ОТРЫВОК ДЛЯ ЧТЕНИЯ:
++++++++++

Итак, вот она, моя Одесса, город моего детства, моей юности, я вижу тебя и глазами воспоминаний и глазами чужестранца, и снова убеждаюсь, что ты не можешь не нравиться, ни детям твоим, ни гостям.
Сегодня вечером в Городском театре у меня концерт. Я выхожу на сцену, и у меня застревает комок в горле. Земляки, со свойственным им темпераментом, встречают меня, и я готов расплакаться от счастья. Мне приходится приложить немало усилий, чтобы начать концерт. И весь вечер у меня полное взаимопонимание с публикой.
Я выхожу из театра и уже мечтаю, как доберусь до гостиницы, поужинаю и лягу в постель, но спать не буду, а еще раз, теперь уже мысленно, переживу свое свидание с городом. А потом усну и буду спать так крепко, как спится только в родном городе.
А утром — снова на бульвар, под голубое небо, к синему морю, которое почему-то зовется Черным. Нет, черт возьми, жизнь прекрасна и удивительна!
Я сажусь в машину, но едва шофер трогается с места, как вдруг из темноты прямо на фары бежит женщина.
— Стойте, стойте! — кричит она. Шофер притормаживает, она подбегает к дверце, открывает ее, тычет в меня пальцем и спрашивает:
— Вы Утесов?
— Да, — удивленно говорю я, — а что? Она поворачивается в темноту и кричит:
— Яша! Яша! Иди сюда!
И сейчас же из темноты выныривает мальчик лет восьми. Она хватает его, толкает к машине и, снова тыча в меня пальцем, говорит:
— Яша, смотри, — это Утесов. Пока ты вырастешь, он уже умрет. Смотри сейчас!
У меня срывается с языка не очень вежливое слово, и я захлопываю дверцу.
Здравствуй, моя наивная Одесса!
Я добираюсь до гостиницы, есть мне не хочется, я с трудом выпиваю чашку чая. Ложусь в постель и долго не могу уснуть. А потом сплю тревожно и без всякого удовольствия. Утром выхожу на бульвар… На небе серые облака, море действительно почернело, и настроение какое-то кислое. А все эта ночная тетка со своим Яшей! Испортила мне всю музыку.
Но долго грустить Одесса не даст, я уверен. Уж обязательно она меня чем-нибудь развлечет. В надежде уже веселей гляжу по сторонам.
Сегодня десятое сентября. Скоро двадцать лет со дня освобождения Одессы. Я рад, что в эти дни я здесь.
Одесса! Моя Одесса! Как блудный сын я возвращаюсь к тебе каждый раз, мама.
Я иду по платановому туннелю Пушкинской улицы. Я вижу тебя, я слышу тебя, мой чудесный город, — город-герой, город-весельчак, город-красавец. У меня всегда растроганное настроение, когда я встречаюсь с тобой.

++++++++++

РАЗДЕЛ ДАННЫХ:
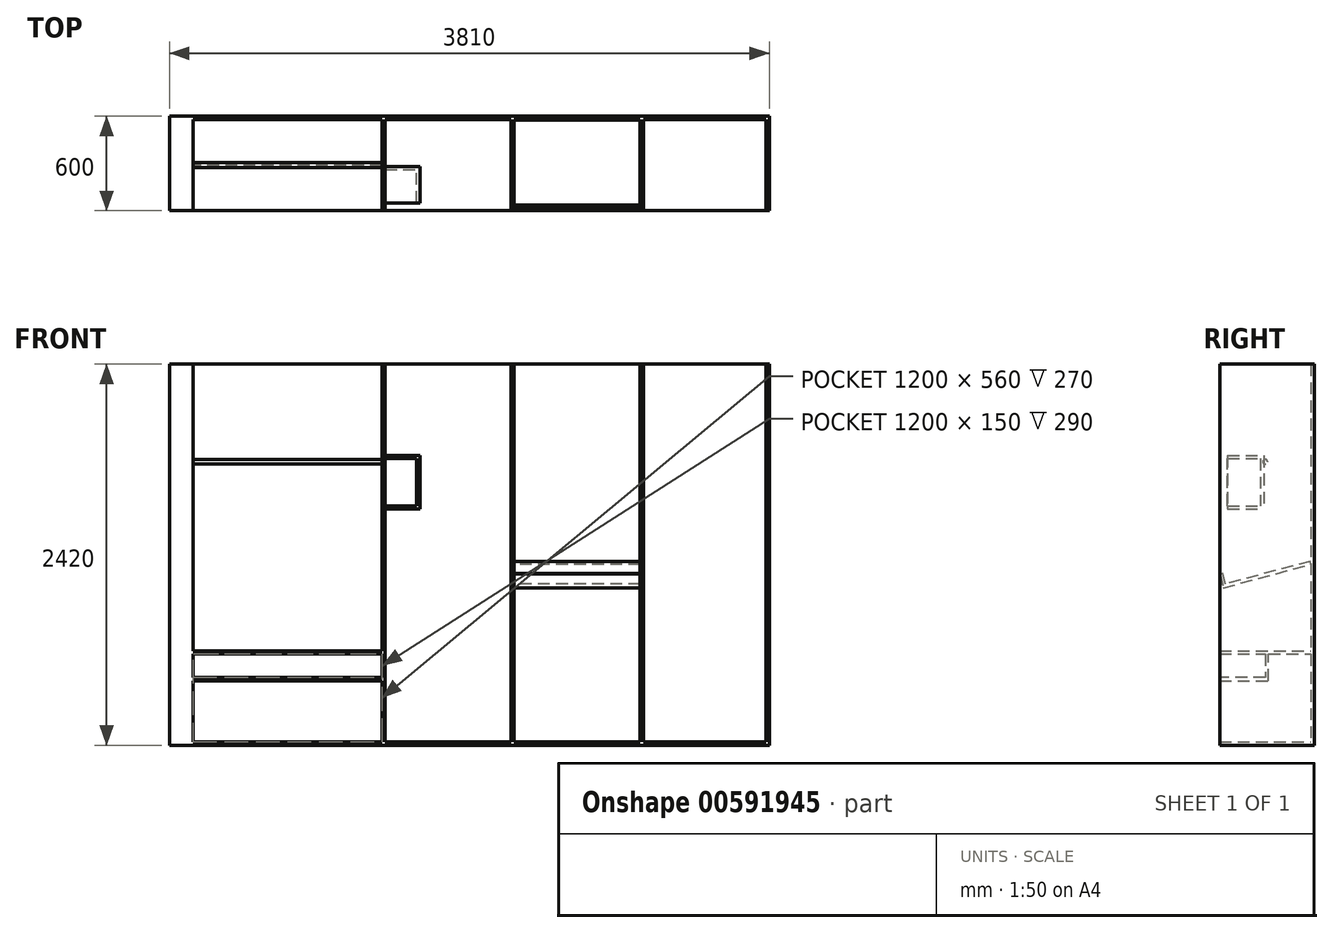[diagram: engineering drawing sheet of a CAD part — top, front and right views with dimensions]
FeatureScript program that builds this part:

++++++++++

ЧТО ТРЕБУЕТСЯ: Пожалуйста, обновите в отрывке об Одессе часть, которая открывается словами «И сейчас же» и завершается словами «я захлопываю дверцу.»: замените «мальчик лет восьми» на «мальчик лет десяти» и приведите эту часть целиком. Опирайтесь только на отрывок, материал не привлекайте.

ОТВЕТ:
И сейчас же из темноты выныривает мальчик лет десяти. Она хватает его, толкает к машине и, снова тыча в меня пальцем, говорит:
— Яша, смотри, — это Утесов. Пока ты вырастешь, он уже умрет. Смотри сейчас!
У меня срывается с языка не очень вежливое слово, и я захлопываю дверцу.